For a well-powered GWAS, there are usually multiple loci with potential causal variants for further fine mapping. Usually these loci can be assumed to be independent of one another. In this case we can first do fine mapping of each locus and then pool all PIPs of the SNPs in these loci together and choose the top k SNPs as recommended in Kichaev et al. (2014).

We considered only common variants in this study. For common variants, it might be practical to assume a maximal number of causal variants in a locus, e.g., no more than five. When the maximal number of causal SNPs in a model is limited, all possible models can be enumerated exhaustively in a reasonable time if the number of SNPs in a locus is not too large.
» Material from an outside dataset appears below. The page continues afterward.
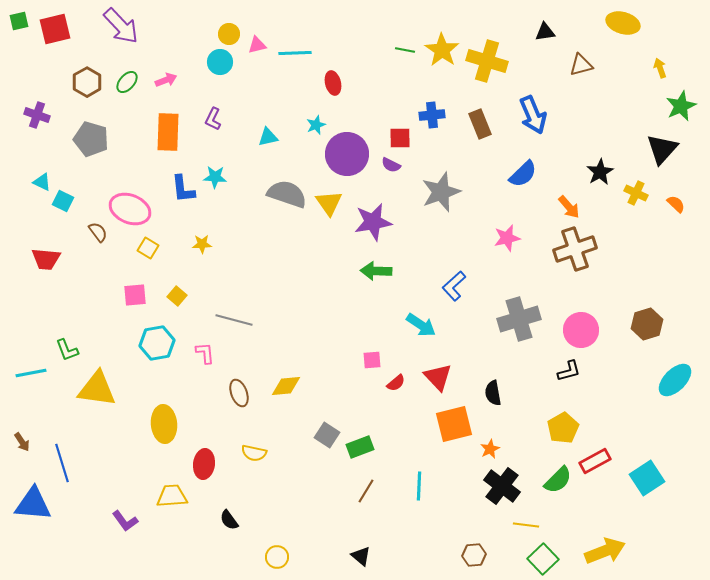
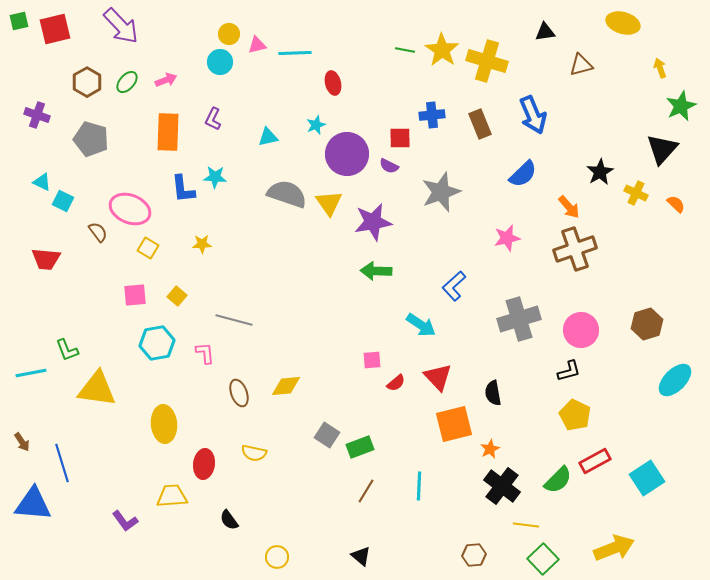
purple semicircle at (391, 165): moved 2 px left, 1 px down
yellow pentagon at (563, 428): moved 12 px right, 13 px up; rotated 16 degrees counterclockwise
yellow arrow at (605, 551): moved 9 px right, 3 px up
This is different from typical Bayesian methods where sampling methods, such as MCMC, are often used to sample models from the model space (Wilson et al. 2010; Guan and Stephens 2011). The sampling methods would be useful if more than five causal variants are expected in a large region with high LD among SNPs. On the other hand, if a large region can be divided into multiple uncorrelated or weakly correlated regions, we can perform fine mapping in each region, and then combine the results together. For rare variants, there may be many rare causal variants in a region, and therefore sampling methods may be required to explore the model space. Some Bayesian-based methods have been proposed for rare variants, such as in Quintana et al. (2011, 2012).

Because the Bayesian framework can also answer the association question, in principle the proposed method can be used for genome-wide association scans. Because of the consideration of multiple causal SNPs in a region, it may achieve higher power to discover the association regions than the traditional individual SNP-based test. This has already been demonstrated in Wilson et al. (2010) and Guan and Stephens (2011), using the true positive vs. false positives plot. However, the time cost may be much larger compared to that of individual SNP-based tests. Further reduction in time cost will be helpful for this application.
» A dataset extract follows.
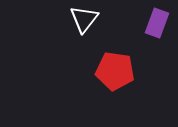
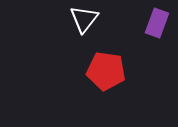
red pentagon: moved 9 px left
We assumed the effects of multiple causal SNPs are additive (for binary traits, additive on logit scale) and the effect of each causal genotype is additive. We believe these assumptions are reasonable for most cases. In principle, the dominance effect of each SNP can be included by adding an extra column indicating the genotype heterozygosity as implemented in BIMBAM. How to include a nonadditive combination of effects from multiple causal SNPs will be an interesting topic of further study.
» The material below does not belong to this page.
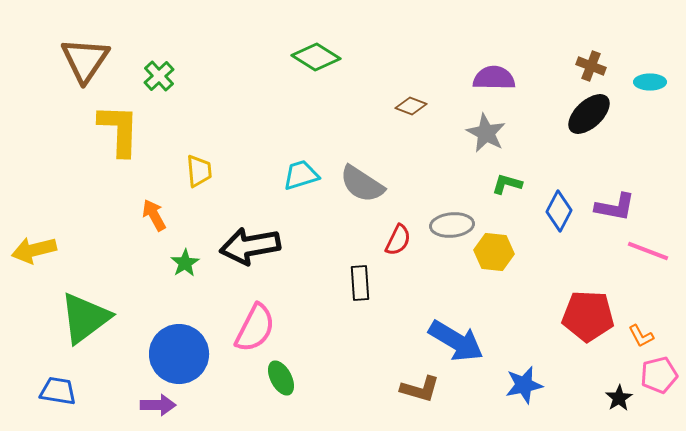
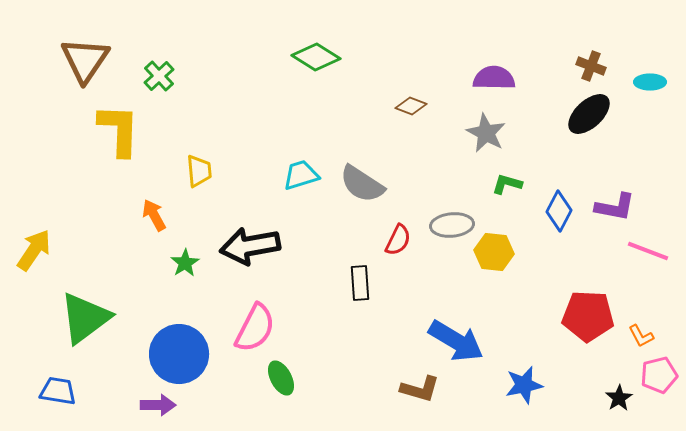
yellow arrow: rotated 138 degrees clockwise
We assumed that functional annotations of SNPs are not included in fine mapping. As pointed out in Kichaev et al. (2014) and Pickrell (2014), a large amount of annotation information of genomic elements has been generated, such as the Encyclopedia of DNA Elements (ENCODE Project Consortium 2012). Including informative functional annotations into fine-mapping analysis will further increase the chance to filter out the underlying causal variants (Quintana and Conti 2013; Kichaev et al. 2014; Pickrell 2014). In principle, the same EM algorithm proposed in Kichaev et al. (2014) can be applied to extend our method to handle functional annotations. We leave this as a future direction to pursue.